• [What is being asked]
Identify each line in the data below that contains the word "chart", and copy those lines out in full.

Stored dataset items

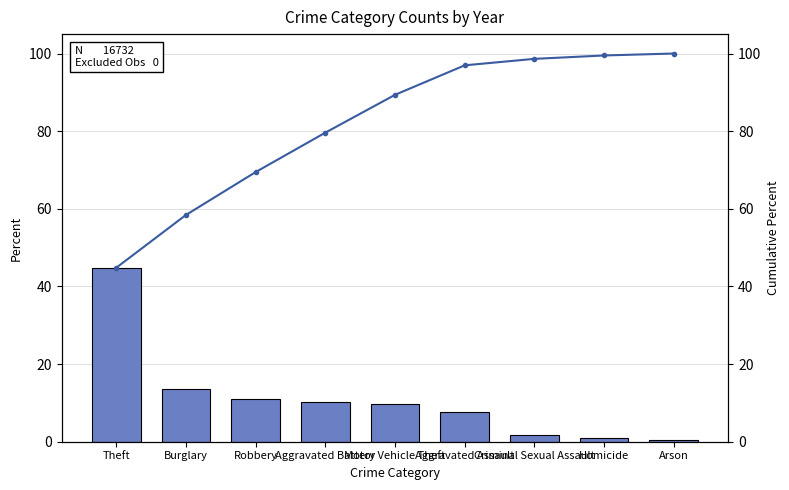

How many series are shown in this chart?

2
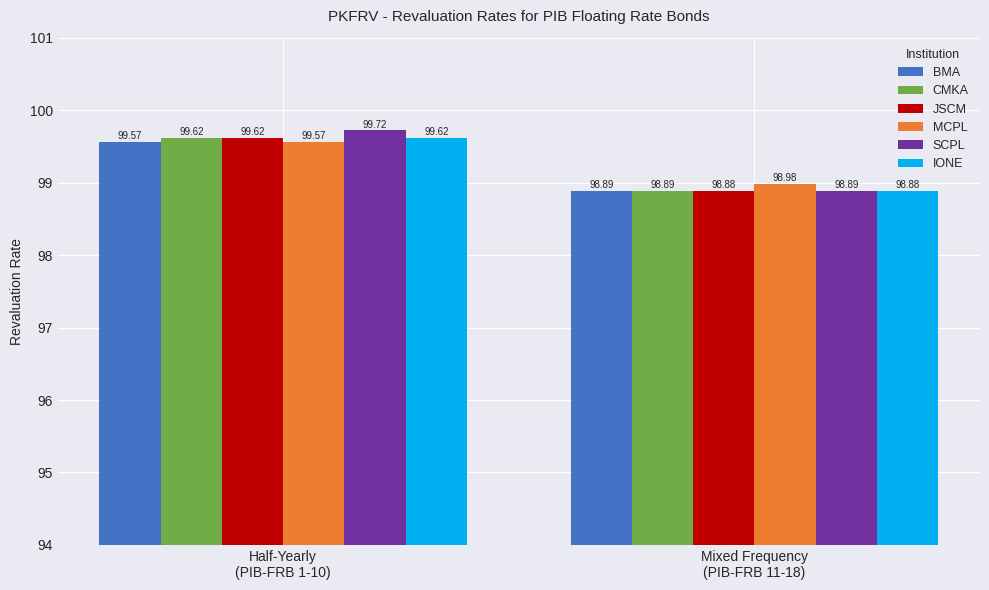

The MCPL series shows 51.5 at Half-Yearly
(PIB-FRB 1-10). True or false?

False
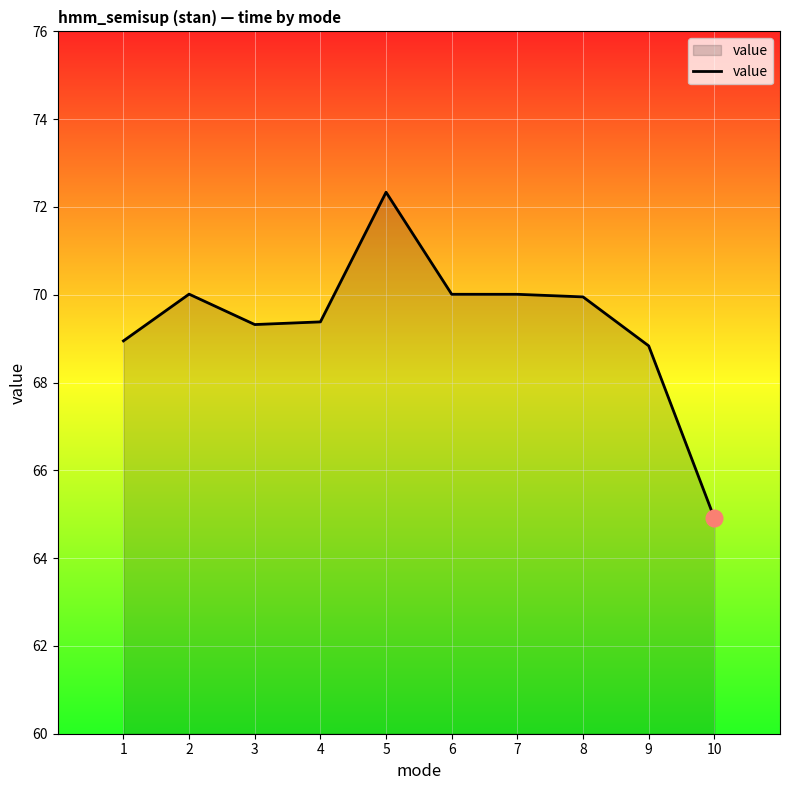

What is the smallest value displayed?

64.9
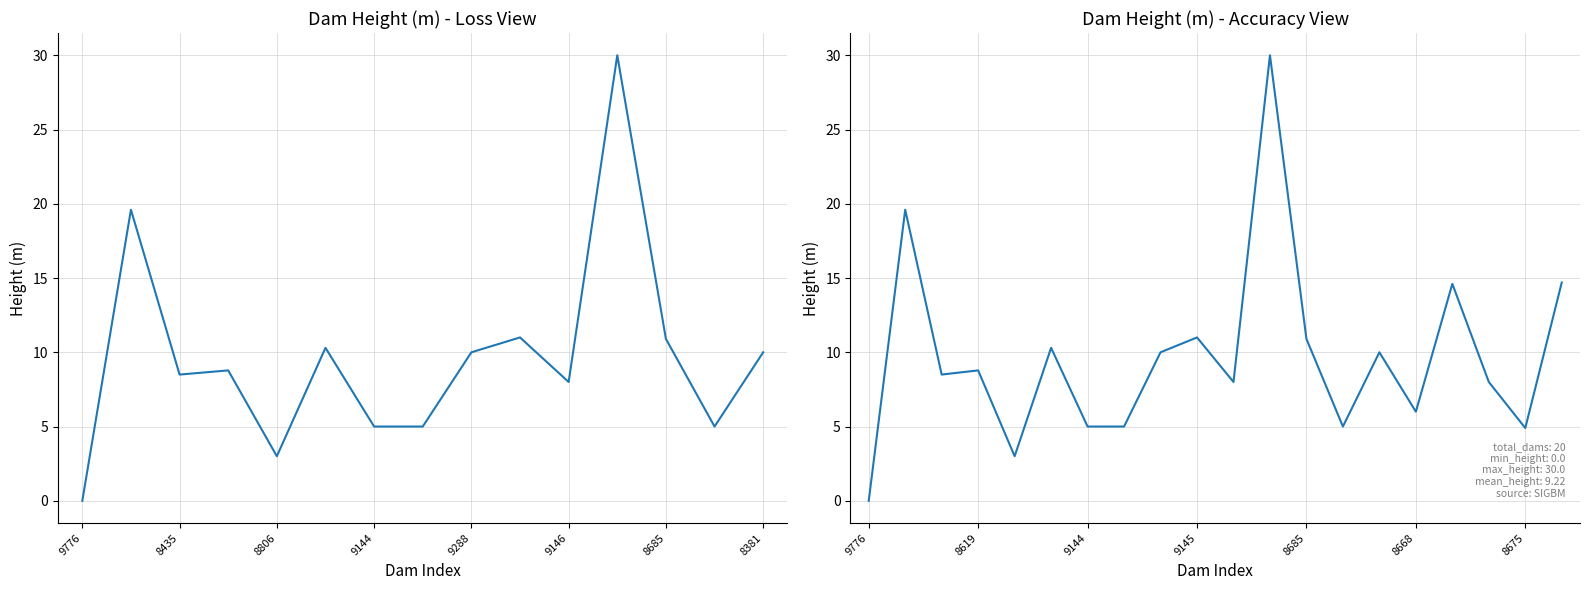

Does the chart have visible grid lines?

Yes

• [Your response]
How many series are shown in this chart?
Does the chart have visible grid lines?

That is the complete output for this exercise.